Description of the task — Look through the lines below and extract any with the word "Samsung".

[Saved entries]
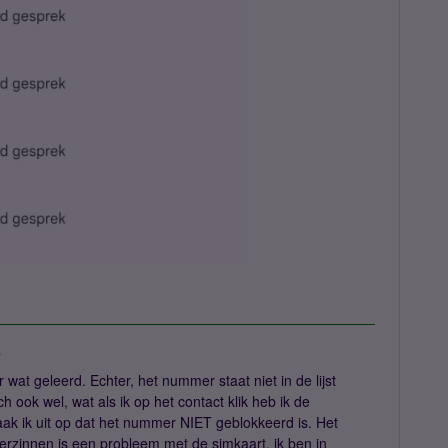
8
 wat geleerd. Echter, het nummer staat niet in de lijst
ook wel, wat als ik op het contact klik heb ik de
ak ik uit op dat het nummer NIET geblokkeerd is. Het
 verzinnen is een probleem met de simkaart, ik ben in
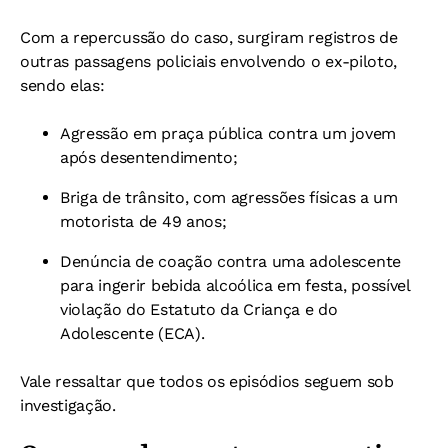
Com a repercussão do caso, surgiram registros de
outras passagens policiais envolvendo o ex-piloto,
sendo elas:
Agressão em praça pública contra um jovem
após desentendimento;
Briga de trânsito, com agressões físicas a um
motorista de 49 anos;
Denúncia de coação contra uma adolescente
para ingerir bebida alcoólica em festa, possível
violação do Estatuto da Criança e do
Adolescente (ECA).
Vale ressaltar que todos os episódios seguem sob
investigação.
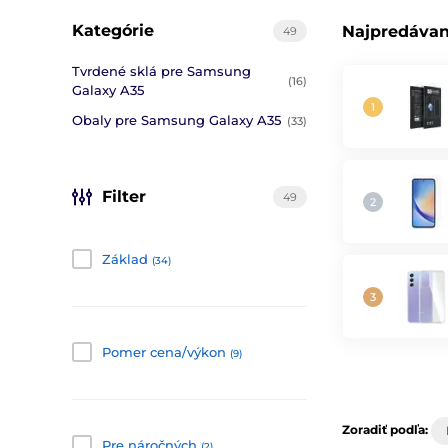
Kategórie
Najpredávan
49
Tvrdené sklá pre Samsung
(16)
Galaxy A35
Obaly pre Samsung Galaxy A35
(33)
Filter
49
Základ
(34)
Pomer cena/výkon
(9)
Zoradiť podľa:
Pre náročných
(2)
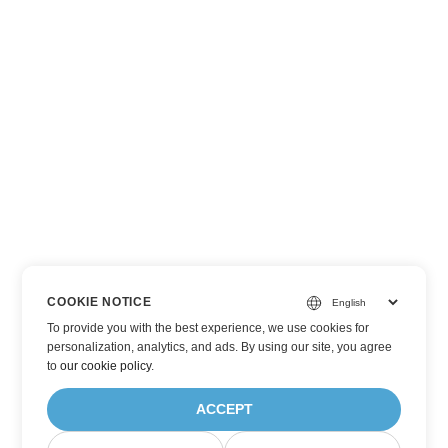
COOKIE NOTICE
To provide you with the best experience, we use cookies for
personalization, analytics, and ads. By using our site, you agree
to
our cookie policy
.
ACCEPT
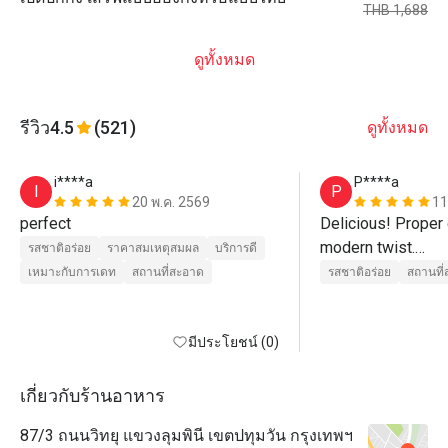
THB 1,688
ดูทั้งหมด
รีวิว
4.5
(521)
ดูทั้งหมด
i****a
P****a
I
P
20 พ.ค. 2569
11
perfect
Delicious! Proper 
modern twist.

รสชาติอร่อย
ราคาสมเหตุสมผล
บริการดี
Lighting is glaringl
เหมาะกับการเดท
สถานที่สะอาด
รสชาติอร่อย
สถานที
round room, the mo
in the main room.
มีประโยชน์ (0)
เกี่ยวกับร้านอาหาร
87/3 ถนนวิทยุ แขวงลุมพินี เขตปทุมวัน กรุงเทพฯ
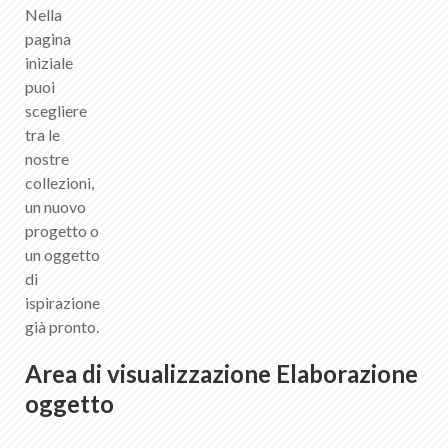
Nella
pagina
iniziale
puoi
scegliere
tra le
nostre
collezioni,
un nuovo
progetto o
un oggetto
di
ispirazione
già pronto.
Area di visualizzazione Elaborazione
oggetto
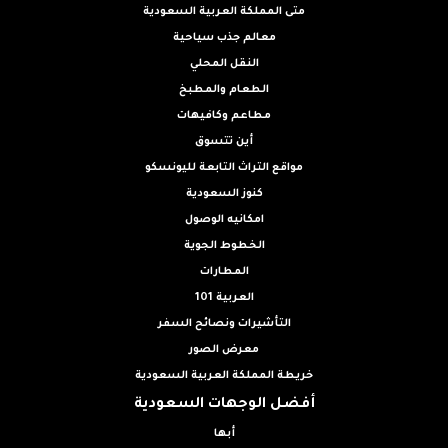
متى المملكة العربية السعودية
معالم جذب سياحية
النقل المحلي
الطعام والمطبخ
مطاعم وكافيهات
أين تتسوق
مواقع التراث التابعة لليونسكو
كنوز السعودية
امكانيه الوصول
الخطوط الجوية
المطارات
العربية 101
التأشيرات ونصائح السفر
معرض الصور
خريطة المملكة العربية السعودية
أفضل الوجهات السعودية
أبها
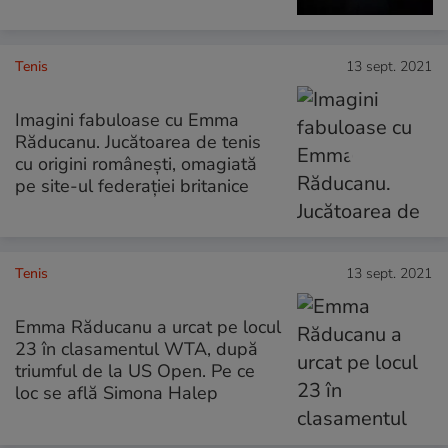
Tenis
13 sept. 2021
Imagini fabuloase cu Emma
Răducanu. Jucătoarea de tenis
cu origini românești, omagiată
pe site-ul federației britanice
Tenis
13 sept. 2021
Emma Răducanu a urcat pe locul
23 în clasamentul WTA, după
triumful de la US Open. Pe ce
loc se află Simona Halep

Response —
Tvrdené sklá pre Samsung
Obaly pre Samsung Galaxy A35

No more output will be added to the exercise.